Wow, that is much nicer, thanks!
As for my "increasing" function, I guess I may have been unclear, and probably wrong as well.

Is the function

$$\left(\frac{n}{n+1}\right)^{n+1}$$

not increasing? I thought it was, and if it was then it would attain its minimum value at n = 1 (since we are assuming n>0), which would give us 1/4 which is greater than my epsilon of 1/5. That was what I was getting at, was I incorrect?
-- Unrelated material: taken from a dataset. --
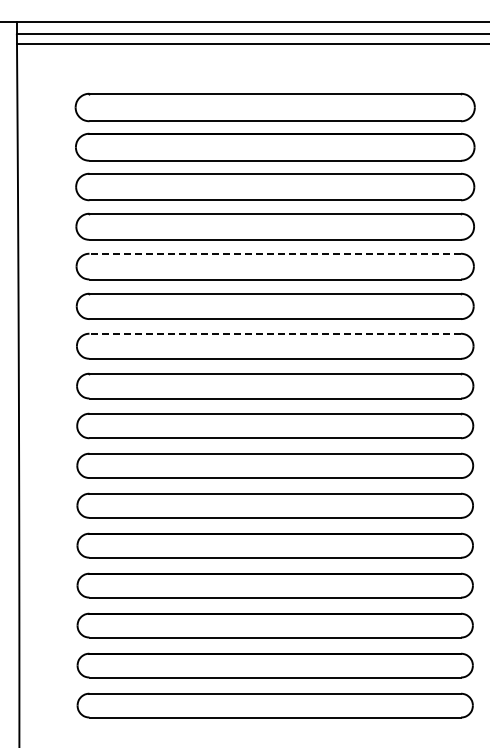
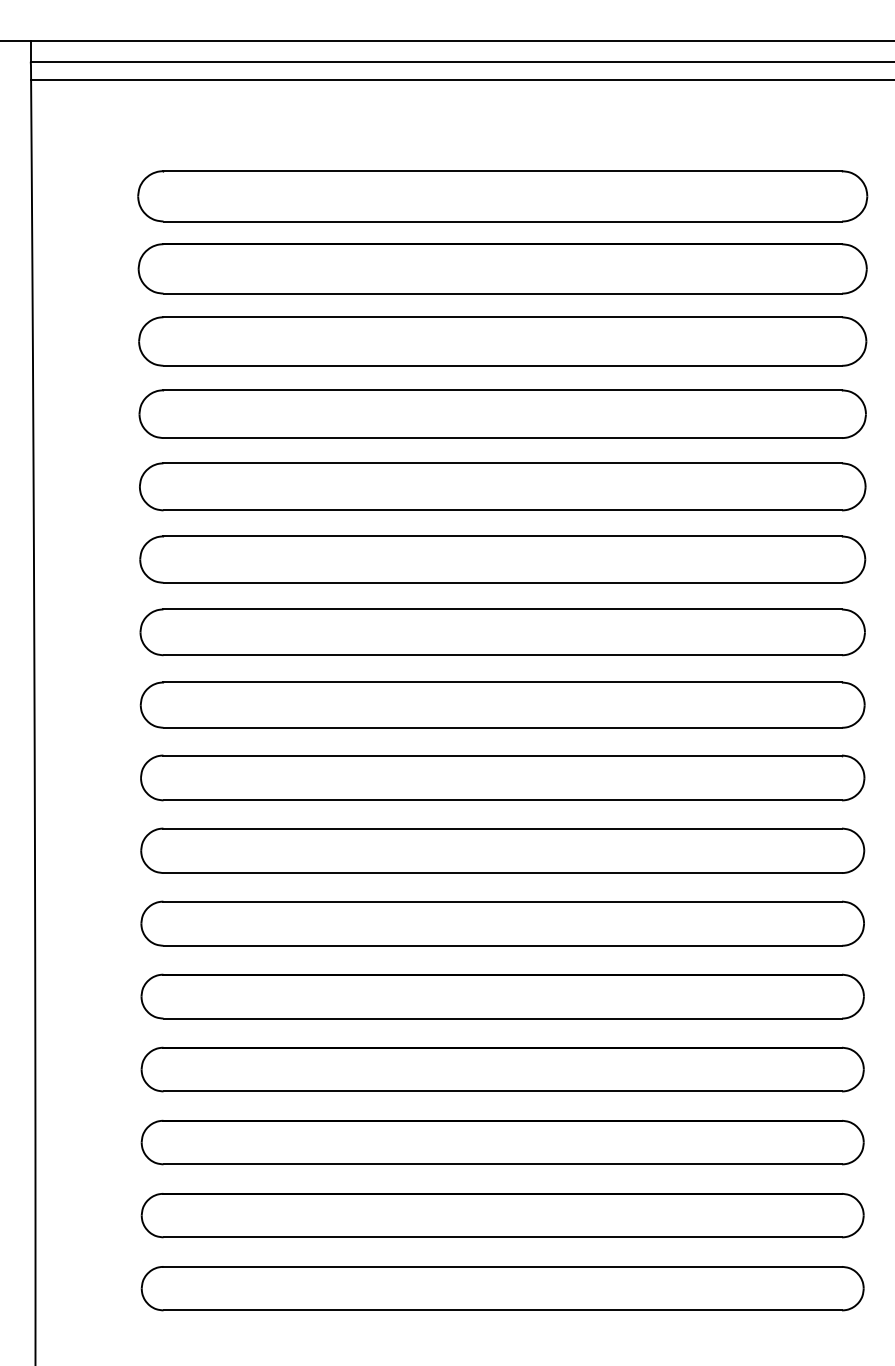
line: (275, 253) -> (503, 462), dashed -> solid
line: (275, 333) -> (503, 609), dashed -> solid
I do see that x^n is decreasing for 0<x<1, but I thought here things may be different since x depends on n. For large n, it seems that (n/(n+1))^(n+1) ~= .367879

 

[AKG]

xⁿ is decreasing on (-1,0] and increasing on [0,1). (n/n+1)ⁿ⁺¹ is increasing. Consider n as a real variable, and show that it is increasing on n > 1, by showing that the derivative is always positive. If we let f(n) be that expression above, then

f(n) = e^log(f(n)) = e^{(n+1)log(n/n+1)}

compute f'(n), and show that it is always positive. It will be helpful to know the Taylor expansion of log(1+1/x) for x > 1.

 

[Hurkyl]

For large n, it seems that (n/(n+1))^(n+1) ~= .367879

You can do better than that! After all, you're simply asking for the limit of

(1 - 1/(n+1))^(n+1),​

right?Incidentally, there's an easy way to find a sequence {x_n} such that (x_n)^n obviously doesn't converge to zero.But here's the easy way to tackle this problem: if the sequence f^(n) (x) were to converge uniformly to the zero function, then what do you know about the suprema of the f^(n) (x)?

 

[mattmns]

You can do better than that! After all, you're simply asking for the limit of

(1 - 1/(n+1))^(n+1),​

right?


Incidentally, there's an easy way to find a sequence {x_n} such that (x_n)^n obviously doesn't converge to zero.

I would think those limits were the same, and would have the same value. Perhaps my calculator is not quite correct (or I am misunderstanding something), but it evaluates both limits (as $n \to \infty$) as .367879.

But here's the easy way to tackle this problem: if the sequence f^(n) (x) were to converge uniformly to the zero function, then what do you know about the suprema of the f^(n) (x)?

I am guessing the supremum would be 0, and in which case we evaluate at some point (other than zero) and get a contradiction.